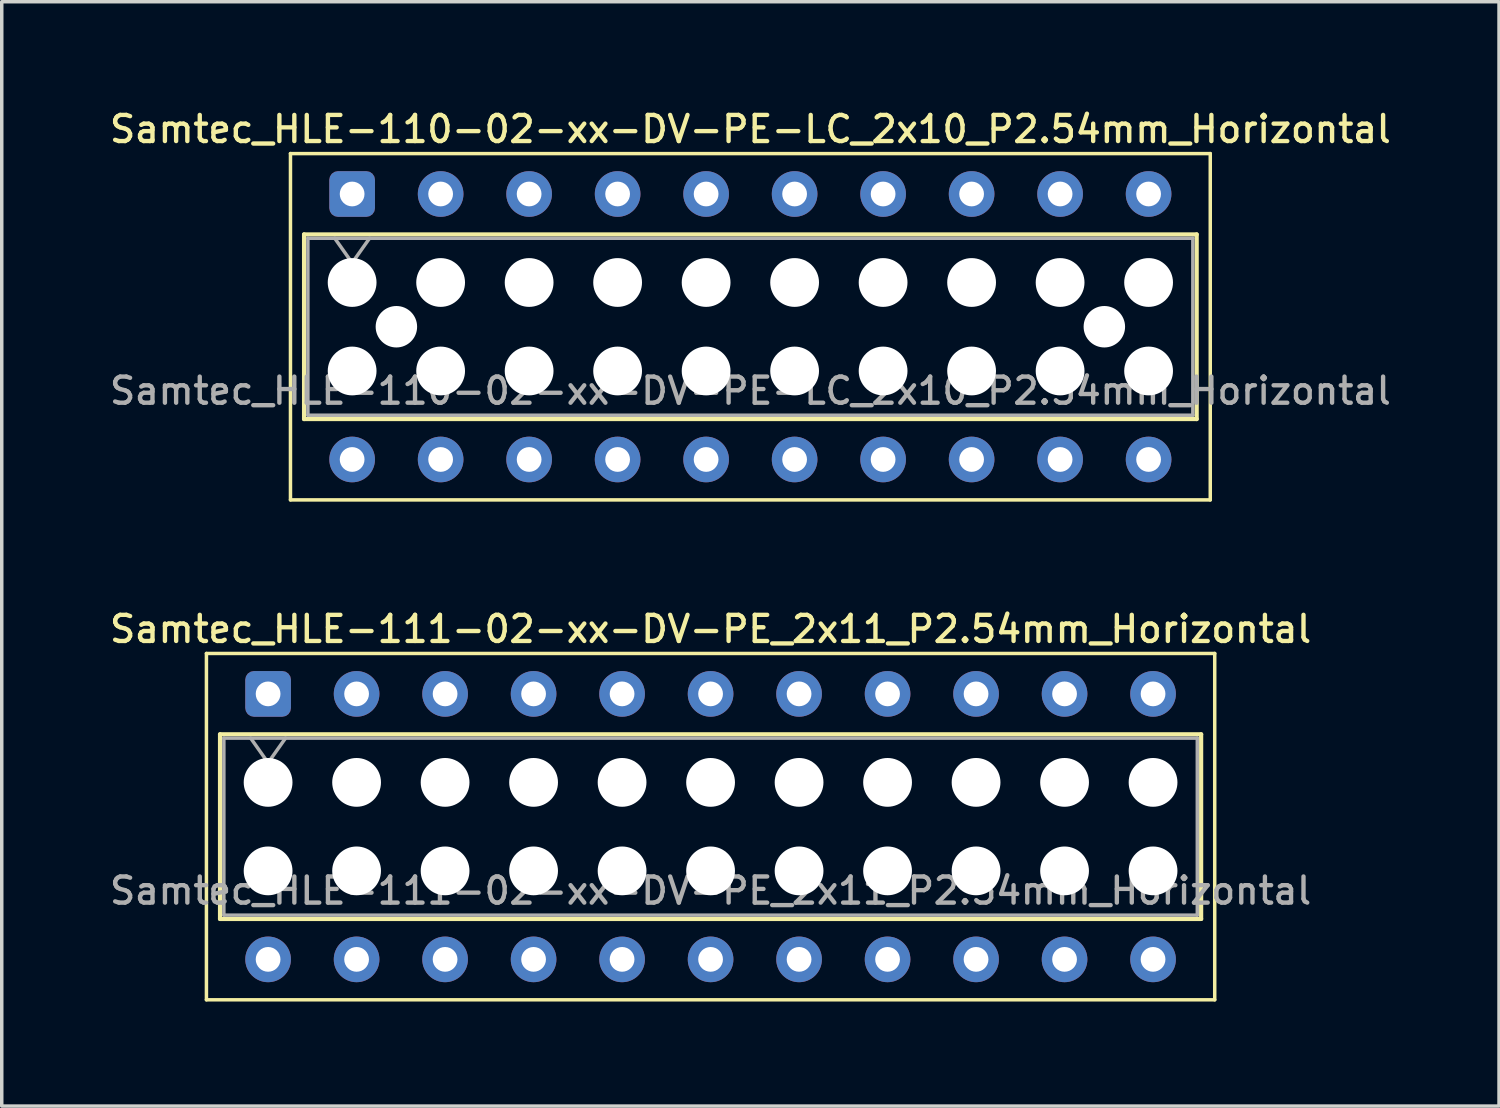
<source format=kicad_pcb>
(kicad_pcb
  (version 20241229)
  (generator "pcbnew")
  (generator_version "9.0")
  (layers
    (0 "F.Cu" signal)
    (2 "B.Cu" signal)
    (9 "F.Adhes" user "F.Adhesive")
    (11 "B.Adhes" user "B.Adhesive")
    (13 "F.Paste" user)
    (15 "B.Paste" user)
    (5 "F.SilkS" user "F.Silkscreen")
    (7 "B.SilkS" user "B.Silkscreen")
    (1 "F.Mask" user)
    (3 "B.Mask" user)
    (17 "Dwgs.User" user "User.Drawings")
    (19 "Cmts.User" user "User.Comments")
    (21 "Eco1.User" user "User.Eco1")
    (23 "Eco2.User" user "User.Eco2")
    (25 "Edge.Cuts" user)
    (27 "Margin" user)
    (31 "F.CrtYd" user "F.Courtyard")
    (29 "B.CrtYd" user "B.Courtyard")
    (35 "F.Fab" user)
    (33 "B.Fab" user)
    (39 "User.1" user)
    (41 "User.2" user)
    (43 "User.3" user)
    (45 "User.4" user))
  (footprint "Samtec_HLE-110-02-xx-DV-PE-LC_2x10_P2.54mm_Horizontal"
    (layer "F.Cu")
    (at 7.057 2.518)
    (property "Reference" "Samtec_HLE-110-02-xx-DV-PE-LC_2x10_P2.54mm_Horizontal" (at 11.43 -1.86 0) (layer "F.SilkS") (effects (font (size 0.75 0.75) (thickness 0.125))))
    (attr through_hole)
    (fp_line (start -1.77 -1.16) (end 24.63 -1.16) (stroke (width 0.1) (type solid)) (layer "F.SilkS"))
    (fp_line (start -1.77 8.78) (end -1.77 -1.16) (stroke (width 0.1) (type solid)) (layer "F.SilkS"))
    (fp_line (start -1.38 1.16) (end 24.24 1.16) (stroke (width 0.12) (type solid)) (layer "F.SilkS"))
    (fp_line (start -1.38 6.46) (end -1.38 1.16) (stroke (width 0.12) (type solid)) (layer "F.SilkS"))
    (fp_line (start 24.24 1.16) (end 24.24 6.46) (stroke (width 0.12) (type solid)) (layer "F.SilkS"))
    (fp_line (start 24.24 6.46) (end -1.38 6.46) (stroke (width 0.12) (type solid)) (layer "F.SilkS"))
    (fp_line (start 24.63 -1.16) (end 24.63 8.78) (stroke (width 0.1) (type solid)) (layer "F.SilkS"))
    (fp_line (start 24.63 8.78) (end -1.77 8.78) (stroke (width 0.1) (type solid)) (layer "F.SilkS"))
    (fp_line (start -1.27 1.27) (end 24.13 1.27) (stroke (width 0.1) (type solid)) (layer "F.Fab"))
    (fp_line (start -1.27 6.35) (end -1.27 1.27) (stroke (width 0.1) (type solid)) (layer "F.Fab"))
    (fp_line (start -0.5 1.27) (end 0 1.977) (stroke (width 0.1) (type solid)) (layer "F.Fab"))
    (fp_line (start 0 1.977) (end 0.5 1.27) (stroke (width 0.1) (type solid)) (layer "F.Fab"))
    (fp_line (start 24.13 1.27) (end 24.13 6.35) (stroke (width 0.1) (type solid)) (layer "F.Fab"))
    (fp_line (start 24.13 6.35) (end -1.27 6.35) (stroke (width 0.1) (type solid)) (layer "F.Fab"))
    (fp_text user "${REFERENCE}" (at 11.43 5.65 0) (layer "F.Fab") (effects (font (size 0.75 0.75) (thickness 0.125))))
    (pad "" np_thru_hole circle (at 0 2.54) (size 1.4 1.4) (drill 1.4) (layers "*.Cu" "*.Mask"))
    (pad "" np_thru_hole circle (at 0 5.08) (size 1.4 1.4) (drill 1.4) (layers "*.Cu" "*.Mask"))
    (pad "" np_thru_hole circle (at 1.27 3.81) (size 1.19 1.19) (drill 1.19) (layers "*.Cu" "*.Mask"))
    (pad "" np_thru_hole circle (at 2.54 2.54) (size 1.4 1.4) (drill 1.4) (layers "*.Cu" "*.Mask"))
    (pad "" np_thru_hole circle (at 2.54 5.08) (size 1.4 1.4) (drill 1.4) (layers "*.Cu" "*.Mask"))
    (pad "" np_thru_hole circle (at 5.08 2.54) (size 1.4 1.4) (drill 1.4) (layers "*.Cu" "*.Mask"))
    (pad "" np_thru_hole circle (at 5.08 5.08) (size 1.4 1.4) (drill 1.4) (layers "*.Cu" "*.Mask"))
    (pad "" np_thru_hole circle (at 7.62 2.54) (size 1.4 1.4) (drill 1.4) (layers "*.Cu" "*.Mask"))
    (pad "" np_thru_hole circle (at 7.62 5.08) (size 1.4 1.4) (drill 1.4) (layers "*.Cu" "*.Mask"))
    (pad "" np_thru_hole circle (at 10.16 2.54) (size 1.4 1.4) (drill 1.4) (layers "*.Cu" "*.Mask"))
    (pad "" np_thru_hole circle (at 10.16 5.08) (size 1.4 1.4) (drill 1.4) (layers "*.Cu" "*.Mask"))
    (pad "" np_thru_hole circle (at 12.7 2.54) (size 1.4 1.4) (drill 1.4) (layers "*.Cu" "*.Mask"))
    (pad "" np_thru_hole circle (at 12.7 5.08) (size 1.4 1.4) (drill 1.4) (layers "*.Cu" "*.Mask"))
    (pad "" np_thru_hole circle (at 15.24 2.54) (size 1.4 1.4) (drill 1.4) (layers "*.Cu" "*.Mask"))
    (pad "" np_thru_hole circle (at 15.24 5.08) (size 1.4 1.4) (drill 1.4) (layers "*.Cu" "*.Mask"))
    (pad "" np_thru_hole circle (at 17.78 2.54) (size 1.4 1.4) (drill 1.4) (layers "*.Cu" "*.Mask"))
    (pad "" np_thru_hole circle (at 17.78 5.08) (size 1.4 1.4) (drill 1.4) (layers "*.Cu" "*.Mask"))
    (pad "" np_thru_hole circle (at 20.32 2.54) (size 1.4 1.4) (drill 1.4) (layers "*.Cu" "*.Mask"))
    (pad "" np_thru_hole circle (at 20.32 5.08) (size 1.4 1.4) (drill 1.4) (layers "*.Cu" "*.Mask"))
    (pad "" np_thru_hole circle (at 21.59 3.81) (size 1.19 1.19) (drill 1.19) (layers "*.Cu" "*.Mask"))
    (pad "" np_thru_hole circle (at 22.86 2.54) (size 1.4 1.4) (drill 1.4) (layers "*.Cu" "*.Mask"))
    (pad "" np_thru_hole circle (at 22.86 5.08) (size 1.4 1.4) (drill 1.4) (layers "*.Cu" "*.Mask"))
    (pad "1" thru_hole roundrect (at 0 0) (size 1.31 1.31) (drill 0.71) (layers "*.Cu" "*.Mask") (roundrect_rratio 0.191))
    (pad "2" thru_hole circle (at 0 7.62) (size 1.31 1.31) (drill 0.71) (layers "*.Cu" "*.Mask"))
    (pad "3" thru_hole circle (at 2.54 0) (size 1.31 1.31) (drill 0.71) (layers "*.Cu" "*.Mask"))
    (pad "4" thru_hole circle (at 2.54 7.62) (size 1.31 1.31) (drill 0.71) (layers "*.Cu" "*.Mask"))
    (pad "5" thru_hole circle (at 5.08 0) (size 1.31 1.31) (drill 0.71) (layers "*.Cu" "*.Mask"))
    (pad "6" thru_hole circle (at 5.08 7.62) (size 1.31 1.31) (drill 0.71) (layers "*.Cu" "*.Mask"))
    (pad "7" thru_hole circle (at 7.62 0) (size 1.31 1.31) (drill 0.71) (layers "*.Cu" "*.Mask"))
    (pad "8" thru_hole circle (at 7.62 7.62) (size 1.31 1.31) (drill 0.71) (layers "*.Cu" "*.Mask"))
    (pad "9" thru_hole circle (at 10.16 0) (size 1.31 1.31) (drill 0.71) (layers "*.Cu" "*.Mask"))
    (pad "10" thru_hole circle (at 10.16 7.62) (size 1.31 1.31) (drill 0.71) (layers "*.Cu" "*.Mask"))
    (pad "11" thru_hole circle (at 12.7 0) (size 1.31 1.31) (drill 0.71) (layers "*.Cu" "*.Mask"))
    (pad "12" thru_hole circle (at 12.7 7.62) (size 1.31 1.31) (drill 0.71) (layers "*.Cu" "*.Mask"))
    (pad "13" thru_hole circle (at 15.24 0) (size 1.31 1.31) (drill 0.71) (layers "*.Cu" "*.Mask"))
    (pad "14" thru_hole circle (at 15.24 7.62) (size 1.31 1.31) (drill 0.71) (layers "*.Cu" "*.Mask"))
    (pad "15" thru_hole circle (at 17.78 0) (size 1.31 1.31) (drill 0.71) (layers "*.Cu" "*.Mask"))
    (pad "16" thru_hole circle (at 17.78 7.62) (size 1.31 1.31) (drill 0.71) (layers "*.Cu" "*.Mask"))
    (pad "17" thru_hole circle (at 20.32 0) (size 1.31 1.31) (drill 0.71) (layers "*.Cu" "*.Mask"))
    (pad "18" thru_hole circle (at 20.32 7.62) (size 1.31 1.31) (drill 0.71) (layers "*.Cu" "*.Mask"))
    (pad "19" thru_hole circle (at 22.86 0) (size 1.31 1.31) (drill 0.71) (layers "*.Cu" "*.Mask"))
    (pad "20" thru_hole circle (at 22.86 7.62) (size 1.31 1.31) (drill 0.71) (layers "*.Cu" "*.Mask")))
  (footprint "Samtec_HLE-111-02-xx-DV-PE_2x11_P2.54mm_Horizontal"
    (layer "F.Cu")
    (at 4.645 16.866)
    (property "Reference" "Samtec_HLE-111-02-xx-DV-PE_2x11_P2.54mm_Horizontal" (at 12.7 -1.86 0) (layer "F.SilkS") (effects (font (size 0.75 0.75) (thickness 0.125))))
    (attr through_hole)
    (fp_line (start -1.77 -1.16) (end 27.17 -1.16) (stroke (width 0.1) (type solid)) (layer "F.SilkS"))
    (fp_line (start -1.77 8.78) (end -1.77 -1.16) (stroke (width 0.1) (type solid)) (layer "F.SilkS"))
    (fp_line (start -1.38 1.16) (end 26.78 1.16) (stroke (width 0.12) (type solid)) (layer "F.SilkS"))
    (fp_line (start -1.38 6.46) (end -1.38 1.16) (stroke (width 0.12) (type solid)) (layer "F.SilkS"))
    (fp_line (start 26.78 1.16) (end 26.78 6.46) (stroke (width 0.12) (type solid)) (layer "F.SilkS"))
    (fp_line (start 26.78 6.46) (end -1.38 6.46) (stroke (width 0.12) (type solid)) (layer "F.SilkS"))
    (fp_line (start 27.17 -1.16) (end 27.17 8.78) (stroke (width 0.1) (type solid)) (layer "F.SilkS"))
    (fp_line (start 27.17 8.78) (end -1.77 8.78) (stroke (width 0.1) (type solid)) (layer "F.SilkS"))
    (fp_line (start -1.27 1.27) (end 26.67 1.27) (stroke (width 0.1) (type solid)) (layer "F.Fab"))
    (fp_line (start -1.27 6.35) (end -1.27 1.27) (stroke (width 0.1) (type solid)) (layer "F.Fab"))
    (fp_line (start -0.5 1.27) (end 0 1.977) (stroke (width 0.1) (type solid)) (layer "F.Fab"))
    (fp_line (start 0 1.977) (end 0.5 1.27) (stroke (width 0.1) (type solid)) (layer "F.Fab"))
    (fp_line (start 26.67 1.27) (end 26.67 6.35) (stroke (width 0.1) (type solid)) (layer "F.Fab"))
    (fp_line (start 26.67 6.35) (end -1.27 6.35) (stroke (width 0.1) (type solid)) (layer "F.Fab"))
    (fp_text user "${REFERENCE}" (at 12.7 5.65 0) (layer "F.Fab") (effects (font (size 0.75 0.75) (thickness 0.125))))
    (pad "" np_thru_hole circle (at 0 2.54) (size 1.4 1.4) (drill 1.4) (layers "*.Cu" "*.Mask"))
    (pad "" np_thru_hole circle (at 0 5.08) (size 1.4 1.4) (drill 1.4) (layers "*.Cu" "*.Mask"))
    (pad "" np_thru_hole circle (at 2.54 2.54) (size 1.4 1.4) (drill 1.4) (layers "*.Cu" "*.Mask"))
    (pad "" np_thru_hole circle (at 2.54 5.08) (size 1.4 1.4) (drill 1.4) (layers "*.Cu" "*.Mask"))
    (pad "" np_thru_hole circle (at 5.08 2.54) (size 1.4 1.4) (drill 1.4) (layers "*.Cu" "*.Mask"))
    (pad "" np_thru_hole circle (at 5.08 5.08) (size 1.4 1.4) (drill 1.4) (layers "*.Cu" "*.Mask"))
    (pad "" np_thru_hole circle (at 7.62 2.54) (size 1.4 1.4) (drill 1.4) (layers "*.Cu" "*.Mask"))
    (pad "" np_thru_hole circle (at 7.62 5.08) (size 1.4 1.4) (drill 1.4) (layers "*.Cu" "*.Mask"))
    (pad "" np_thru_hole circle (at 10.16 2.54) (size 1.4 1.4) (drill 1.4) (layers "*.Cu" "*.Mask"))
    (pad "" np_thru_hole circle (at 10.16 5.08) (size 1.4 1.4) (drill 1.4) (layers "*.Cu" "*.Mask"))
    (pad "" np_thru_hole circle (at 12.7 2.54) (size 1.4 1.4) (drill 1.4) (layers "*.Cu" "*.Mask"))
    (pad "" np_thru_hole circle (at 12.7 5.08) (size 1.4 1.4) (drill 1.4) (layers "*.Cu" "*.Mask"))
    (pad "" np_thru_hole circle (at 15.24 2.54) (size 1.4 1.4) (drill 1.4) (layers "*.Cu" "*.Mask"))
    (pad "" np_thru_hole circle (at 15.24 5.08) (size 1.4 1.4) (drill 1.4) (layers "*.Cu" "*.Mask"))
    (pad "" np_thru_hole circle (at 17.78 2.54) (size 1.4 1.4) (drill 1.4) (layers "*.Cu" "*.Mask"))
    (pad "" np_thru_hole circle (at 17.78 5.08) (size 1.4 1.4) (drill 1.4) (layers "*.Cu" "*.Mask"))
    (pad "" np_thru_hole circle (at 20.32 2.54) (size 1.4 1.4) (drill 1.4) (layers "*.Cu" "*.Mask"))
    (pad "" np_thru_hole circle (at 20.32 5.08) (size 1.4 1.4) (drill 1.4) (layers "*.Cu" "*.Mask"))
    (pad "" np_thru_hole circle (at 22.86 2.54) (size 1.4 1.4) (drill 1.4) (layers "*.Cu" "*.Mask"))
    (pad "" np_thru_hole circle (at 22.86 5.08) (size 1.4 1.4) (drill 1.4) (layers "*.Cu" "*.Mask"))
    (pad "" np_thru_hole circle (at 25.4 2.54) (size 1.4 1.4) (drill 1.4) (layers "*.Cu" "*.Mask"))
    (pad "" np_thru_hole circle (at 25.4 5.08) (size 1.4 1.4) (drill 1.4) (layers "*.Cu" "*.Mask"))
    (pad "1" thru_hole roundrect (at 0 0) (size 1.31 1.31) (drill 0.71) (layers "*.Cu" "*.Mask") (roundrect_rratio 0.191))
    (pad "2" thru_hole circle (at 0 7.62) (size 1.31 1.31) (drill 0.71) (layers "*.Cu" "*.Mask"))
    (pad "3" thru_hole circle (at 2.54 0) (size 1.31 1.31) (drill 0.71) (layers "*.Cu" "*.Mask"))
    (pad "4" thru_hole circle (at 2.54 7.62) (size 1.31 1.31) (drill 0.71) (layers "*.Cu" "*.Mask"))
    (pad "5" thru_hole circle (at 5.08 0) (size 1.31 1.31) (drill 0.71) (layers "*.Cu" "*.Mask"))
    (pad "6" thru_hole circle (at 5.08 7.62) (size 1.31 1.31) (drill 0.71) (layers "*.Cu" "*.Mask"))
    (pad "7" thru_hole circle (at 7.62 0) (size 1.31 1.31) (drill 0.71) (layers "*.Cu" "*.Mask"))
    (pad "8" thru_hole circle (at 7.62 7.62) (size 1.31 1.31) (drill 0.71) (layers "*.Cu" "*.Mask"))
    (pad "9" thru_hole circle (at 10.16 0) (size 1.31 1.31) (drill 0.71) (layers "*.Cu" "*.Mask"))
    (pad "10" thru_hole circle (at 10.16 7.62) (size 1.31 1.31) (drill 0.71) (layers "*.Cu" "*.Mask"))
    (pad "11" thru_hole circle (at 12.7 0) (size 1.31 1.31) (drill 0.71) (layers "*.Cu" "*.Mask"))
    (pad "12" thru_hole circle (at 12.7 7.62) (size 1.31 1.31) (drill 0.71) (layers "*.Cu" "*.Mask"))
    (pad "13" thru_hole circle (at 15.24 0) (size 1.31 1.31) (drill 0.71) (layers "*.Cu" "*.Mask"))
    (pad "14" thru_hole circle (at 15.24 7.62) (size 1.31 1.31) (drill 0.71) (layers "*.Cu" "*.Mask"))
    (pad "15" thru_hole circle (at 17.78 0) (size 1.31 1.31) (drill 0.71) (layers "*.Cu" "*.Mask"))
    (pad "16" thru_hole circle (at 17.78 7.62) (size 1.31 1.31) (drill 0.71) (layers "*.Cu" "*.Mask"))
    (pad "17" thru_hole circle (at 20.32 0) (size 1.31 1.31) (drill 0.71) (layers "*.Cu" "*.Mask"))
    (pad "18" thru_hole circle (at 20.32 7.62) (size 1.31 1.31) (drill 0.71) (layers "*.Cu" "*.Mask"))
    (pad "19" thru_hole circle (at 22.86 0) (size 1.31 1.31) (drill 0.71) (layers "*.Cu" "*.Mask"))
    (pad "20" thru_hole circle (at 22.86 7.62) (size 1.31 1.31) (drill 0.71) (layers "*.Cu" "*.Mask"))
    (pad "21" thru_hole circle (at 25.4 0) (size 1.31 1.31) (drill 0.71) (layers "*.Cu" "*.Mask"))
    (pad "22" thru_hole circle (at 25.4 7.62) (size 1.31 1.31) (drill 0.71) (layers "*.Cu" "*.Mask")))
  (gr_rect
    (start -3 -3)
    (end 39.975 28.696)
    (stroke (width 0.1) (type default))
    (fill no)
    (layer "Edge.Cuts")))
</source>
========================================================================
_TRY IT:_ What lines in the listing include the string "Courtyard"? Copy them out.

_ANSWER AREA:_
    (31 "F.CrtYd" user "F.Courtyard")
    (29 "B.CrtYd" user "B.Courtyard")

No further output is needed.